What is in SB 253, California’s GHG emissions disclosure law?
In a signing statement, Governor Newsom said that SB 253 deadlines for emissions disclosure were “likely unfeasible” and that emissions reporting protocols, whose use is mandated in the bill, might result in inconsistent reporting among different types of businesses. He asked the legislature to address those problems. SB 253 proponents anticipate that opponents, including fossil fuel companies and the California Chamber of Commerce (CalChamber), will use the signing statement to try to kill the bill in the legislature and/or in the courts. Chamber President Jennifer Barrera said, “We look forward to working with the Governor’s office on SB 253 clean-up legislation that will address some of the major concerns of our members, particularly the impact on small business.”

Unlike the proposed SEC climate financial risk disclosure rule, which also requires both GHG emissions reporting and climate risk disclosure for SEC-registered companies, the California legislation covers privately held companies in addition to publicly traded companies registered with the SEC. Many food processing, food retail chains, and agribusiness companies are privately held, such as Cargill.
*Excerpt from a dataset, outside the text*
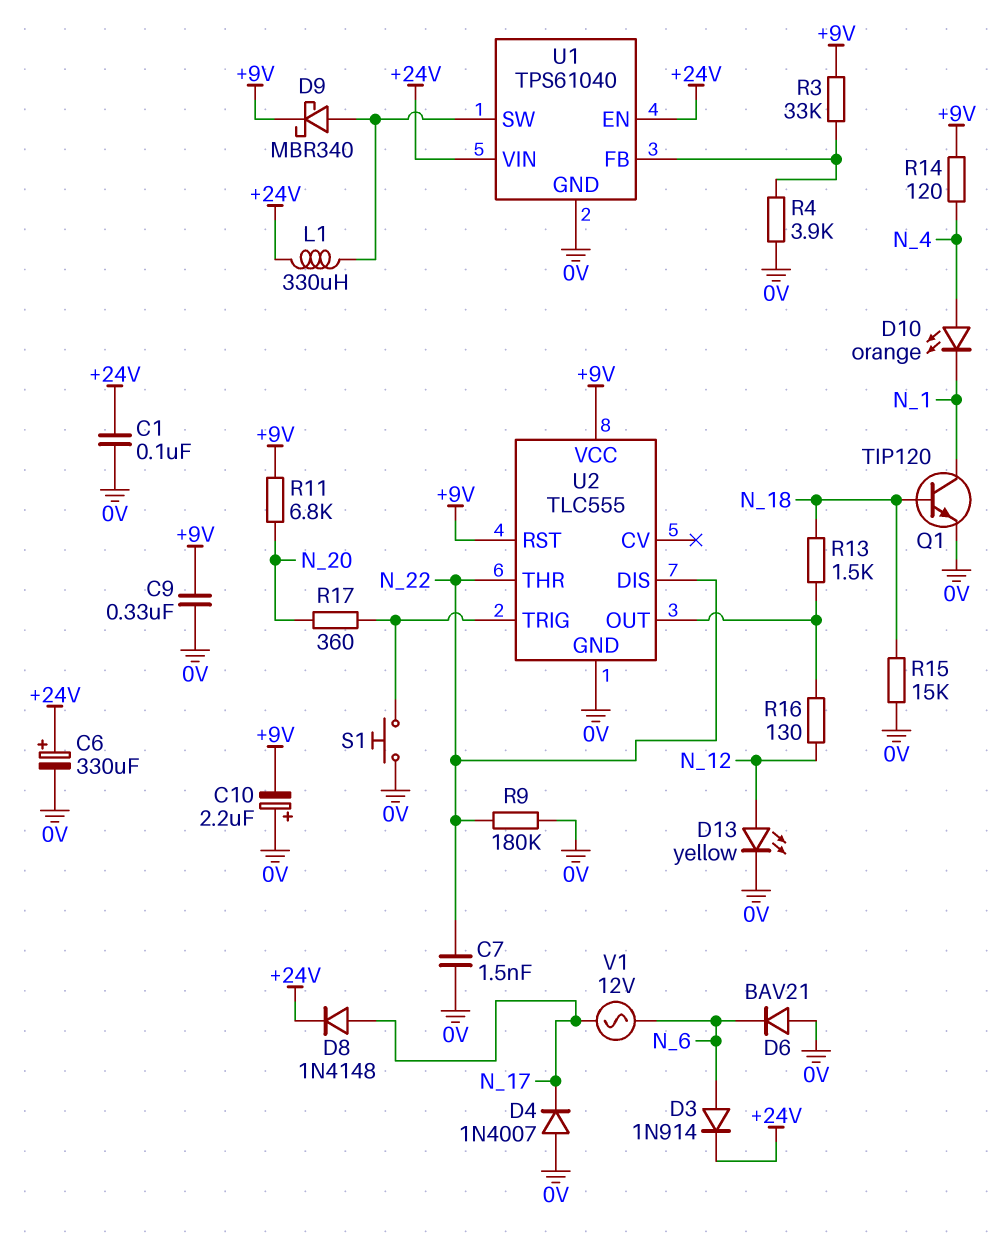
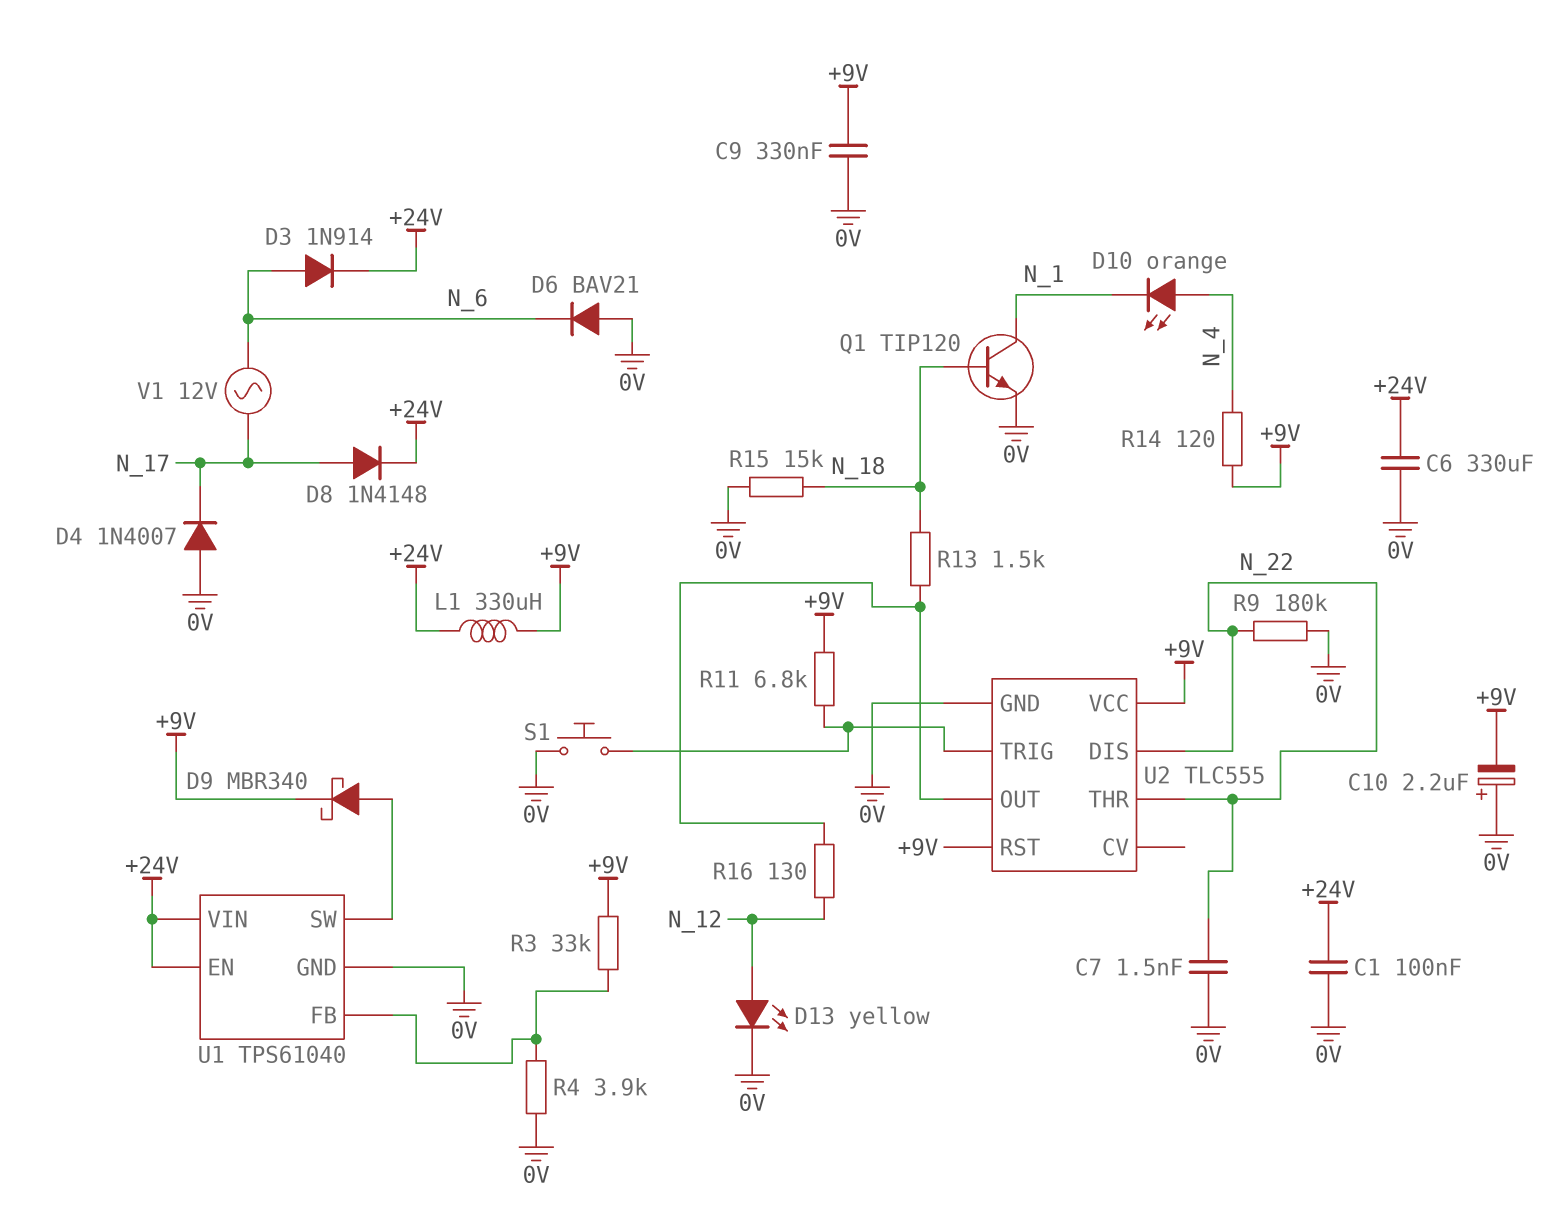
C6: 330uF (plus +24V, minus 0V) -> 330uF (+24V, 0V)
L1: 330uH (+24V, U1/SW) -> 330uH (+9V, +24V)
R11: 6.8k (+9V, N_20) -> 6.8k (+9V, U2/TRIG)
R17: 360 (N_20, U2/TRIG) -> none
Trade associations are repeating some of the same criticisms about the California legislation that agribusiness expressed about the proposed SEC rule, summarized last year by IATP.

An April 17 agribusiness and commodity group letter to the SEC argued, “the Commission has the legal authority to carve the agriculture industry out of Scope 3’s [value chain emissions] obligations and should do so.” (p.5) The letter proposes exemptions for the industry from climate risk reporting, including “any agricultural entity with less than $100 million in annual revenue cannot be compelled to supply information to a public company that is obligated under Scope 3.” (p. 6) Were the SEC to grant the proposed agribusiness carveout and exemptions, other industries would demand equal treatment, and the rule’s efficacy for informing investors about corporate climate financial risks and plans to manage those risks would collapse. A March 15 letter from IATP and 19 other signatories proposed a clarification to the rule and noted, “A recent study of 100 major food companies found that 51 already disclose Scope 3 emissions from suppliers.”